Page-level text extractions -
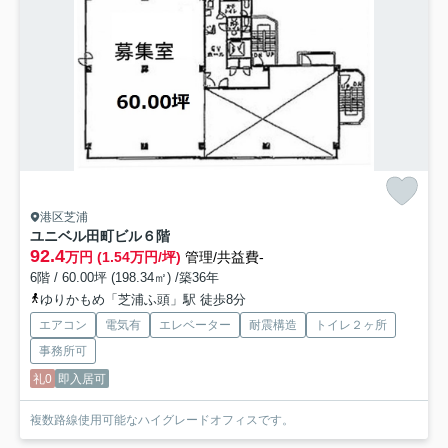
港区芝浦
ユニベル田町ビル
６階
92.4
万円 (1.54万円/坪)
管理/共益費-
6階 / 60.00坪 (198.34㎡) /築36年
ゆりかもめ「芝浦ふ頭」駅 徒歩8分
エアコン
電気有
エレベーター
耐震構造
トイレ２ヶ所
事務所可
礼0
即入居可
複数路線使用可能なハイグレードオフィスです。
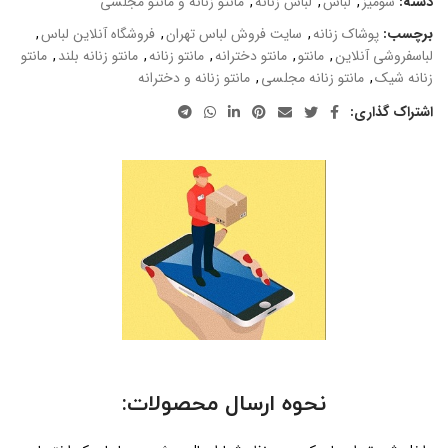
دسته:
شومیز
,
لباس
,
لباس زنانه
,
مانتو زنانه و مانتو مجلسی
برچسب:
پوشاک زنانه
,
سایت فروش لباس تهران
,
فروشگاه آنلاین لباس
,
لباسفروشی آنلاین
,
مانتو
,
مانتو دخترانه
,
مانتو زنانه
,
مانتو زنانه بلند
,
مانتو
زنانه شیک
,
مانتو زنانه مجلسی
,
مانتو زنانه و دخترانه
اشتراک گذاری:
نحوه ارسال محصولات:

THE PROBLEM -
Would you please copy every line in the data that contains the word "زنانه"?

OUTPUT -
لباس زنانه
مانتو زنانه و مانتو مجلسی
پوشاک زنانه
مانتو زنانه
مانتو زنانه بلند
زنانه شیک
مانتو زنانه مجلسی
مانتو زنانه و دخترانه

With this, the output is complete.